The Huxley: Perhaps Matt’s favorite addition to the corridor is the future home of The Huxley, developed by Bill Yeomans Jr. of the Augusterra Group. The Huxley epitomizes luxury living on 8th Street South. Boasting a Neapolitan dream and strictly a residential project with eight exceptionally luxurious condominium units – each condo unit includes a private pool, elevator, and private entrance. Also on site, a man cave garage that holds from 6 to 8 cars along the rear alleyway. The Huxley sets a new standard for upscale living in Naples. Architecturally, the building blends elements of the Dutch West Indies with Coastal Contemporary flair, creating a striking and elegant aesthetic that captures the essence of modern luxury. “Architecturally speaking, the Huxley is one of my favorite MHK projects,” Matthew adds, “There is a real elegant push and play of the balconies, the building massing and the architectural elements.”

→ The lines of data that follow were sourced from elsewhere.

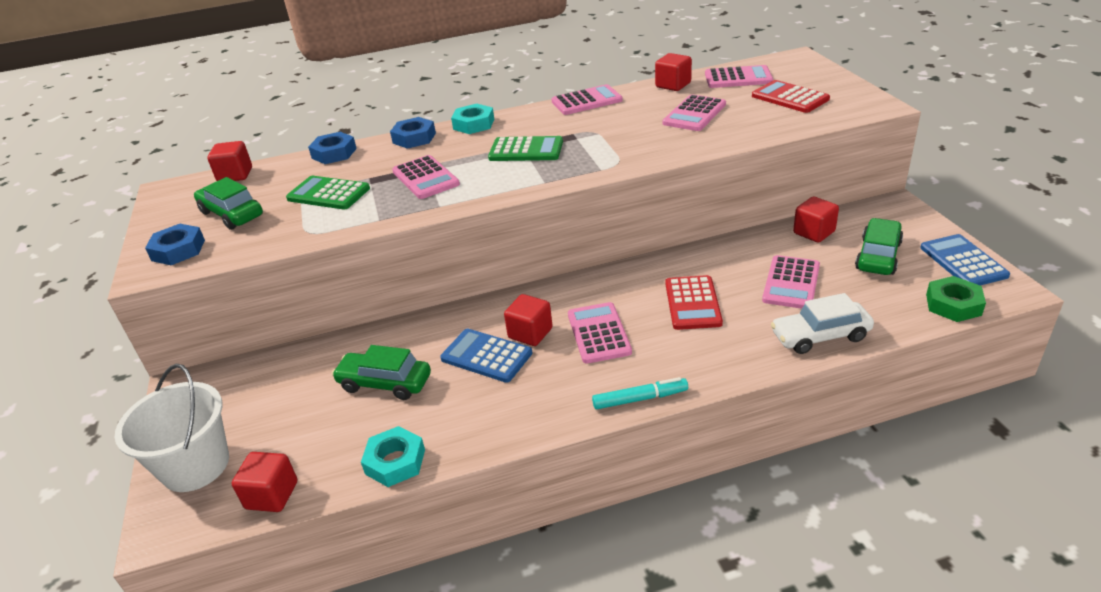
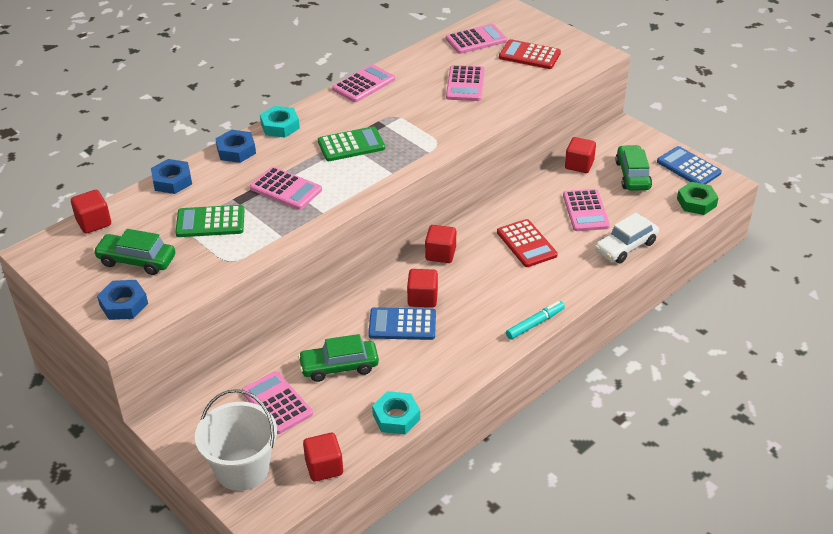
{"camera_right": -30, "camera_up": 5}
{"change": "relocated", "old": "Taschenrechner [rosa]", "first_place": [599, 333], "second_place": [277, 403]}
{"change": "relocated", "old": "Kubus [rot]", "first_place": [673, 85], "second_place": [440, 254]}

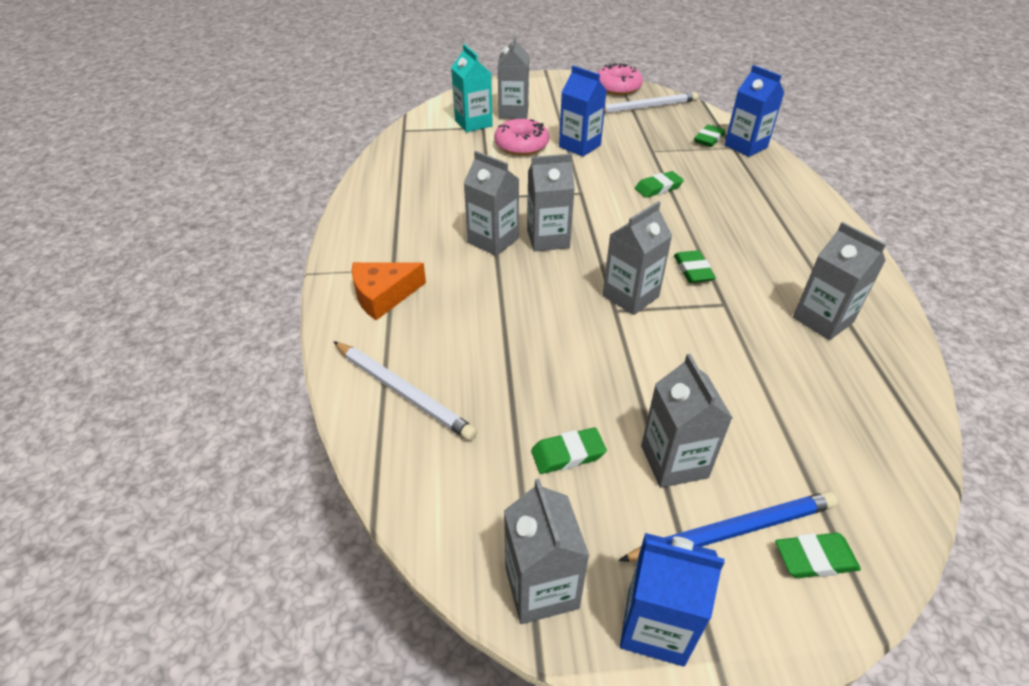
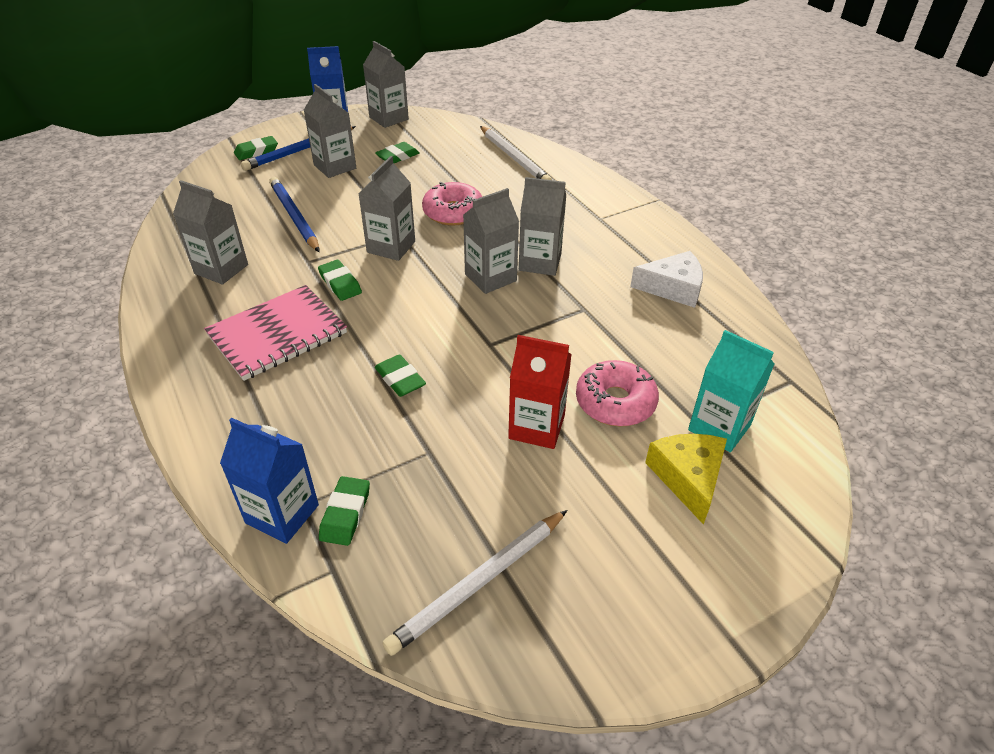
{"camera_right": 155, "camera_up": 0}
{"change": "appeared", "new": "Notizbuch [rosa]", "second_place": [277, 334]}
{"change": "appeared", "new": "Bleistift [blau]", "second_place": [294, 217]}
{"change": "spun", "old": "Radiergummi [grün]", "first_place": [658, 188], "second_place": [400, 379], "degrees": -75}
{"change": "relocated", "old": "Donut [rosa]", "first_place": [617, 87], "second_place": [453, 212]}
{"change": "spun", "old": "Bleistift [weiß]", "first_place": [403, 392], "second_place": [514, 158], "degrees": -135}
{"change": "colour", "old": "Getränkekarton [blau]", "new": "Getränkekarton [rot]", "first_place": [579, 146], "second_place": [536, 427]}
{"change": "appeared", "new": "Käse [weiß]", "second_place": [673, 288]}
{"change": "exchanged", "old": "Getränkekarton [grau]", "new": "Käse [gelb]", "first_place": [513, 112], "second_place": [688, 477]}
{"change": "missing", "old": "Käse [orange]", "first_place": [383, 295]}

“Though every project is a challenge, the 8th Street corridor was an amazing opportunity,” Matthew reflects. “It presented itself as a blank slate over the past decade. I am extremely honored to have designed nearly every building on these four city blocks in the past decade. Each building took upon its own character, reflecting the desires of a diverse set of clientele. Each project required very strict city approvals and had to meet the standard of very stringent Florida Building Codes.” As for the impact of the revitalization of 8th Street on the local community and economy, Matthew notes, “Several years ago, the City’s CRA dedicated funds to redevelop the streetscape of the 8th Street corridor. This included several new roundabouts or traffic circles and some amazing pedestrian improvements. Along with this new architecture, this district will become an amazing connector for residents who live near the hospital, creating a connection to our main street, 5th Avenue South. The corridor becomes a respite for those trying to avoid US41 and those who want to navigate a more traditional neighborhood. The rooftops within the new buildings will help support the local shops and restaurants in the area. They will help reduce traffic congestion as these residents will walk to the activity center promoting blue zones and an elegant Naples lifestyle.”

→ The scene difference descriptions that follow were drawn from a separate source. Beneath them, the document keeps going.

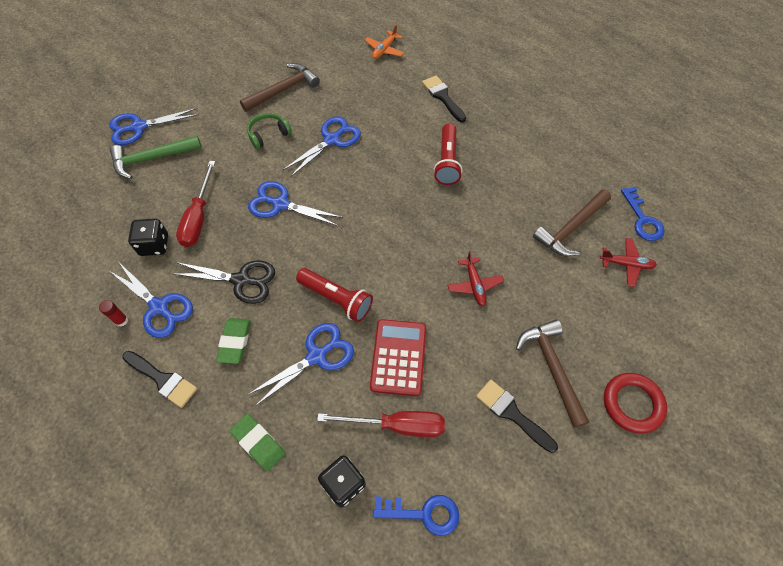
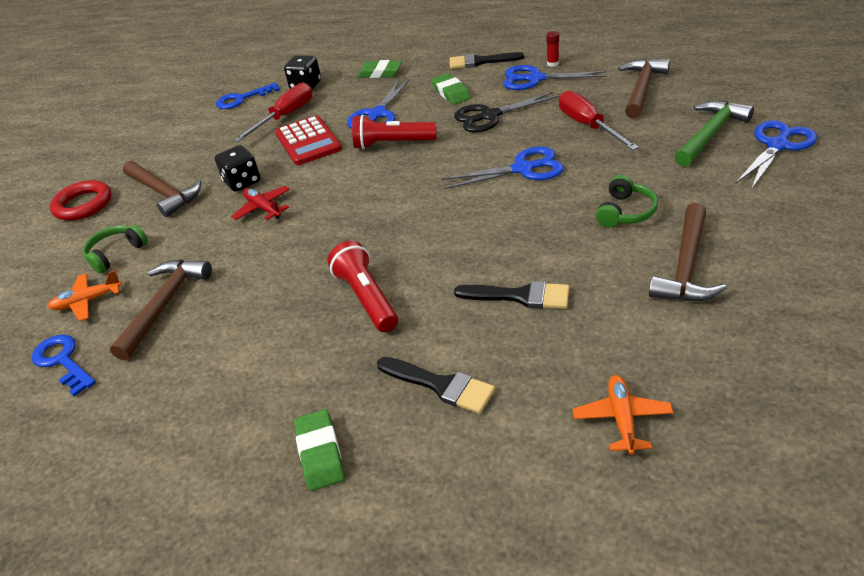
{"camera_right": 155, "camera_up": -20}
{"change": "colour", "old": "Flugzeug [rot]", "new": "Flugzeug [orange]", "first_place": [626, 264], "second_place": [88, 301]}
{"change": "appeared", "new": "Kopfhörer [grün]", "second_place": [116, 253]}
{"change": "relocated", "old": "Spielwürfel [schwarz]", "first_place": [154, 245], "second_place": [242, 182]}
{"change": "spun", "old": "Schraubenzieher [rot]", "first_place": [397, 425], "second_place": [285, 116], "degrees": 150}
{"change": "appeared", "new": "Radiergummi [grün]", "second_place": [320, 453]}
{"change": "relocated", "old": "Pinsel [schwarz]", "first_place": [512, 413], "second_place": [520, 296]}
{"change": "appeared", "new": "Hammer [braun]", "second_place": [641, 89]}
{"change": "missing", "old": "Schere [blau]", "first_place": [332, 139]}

Dating back to its origin, MHK Architecture emerged during the recession, following Matthew’s 14-year tenure with another local firm. Matthew recognized an opportunity in the face of crisis, drawing inspiration from the Chinese notion where “crisis” translates to “opportunity.” He seized the moment to establish MHK with a simple goal: to design homes in Old Naples. The initial projects catalyzed a movement toward architectural elegance in Naples, ultimately shaping the eclectic style we embrace today. As opportunities within the Naples market expanded, so did the MHK brand, now spanning nine additional markets. With ten office locations and a team of 128 talented staff members, each office has nurtured remarkable talent. “We’ve reached a pivotal moment where we’re beginning to integrate stylistic elements from one region to another, enriching our eclectic approach to architecture even further,” Matthew shares. From sleek modern designs to timeless coastal retreats, the 8th Street corridor and the city of Naples stand as a testament and legacy to the enduring charm and architectural creativity of the talented team of MHK.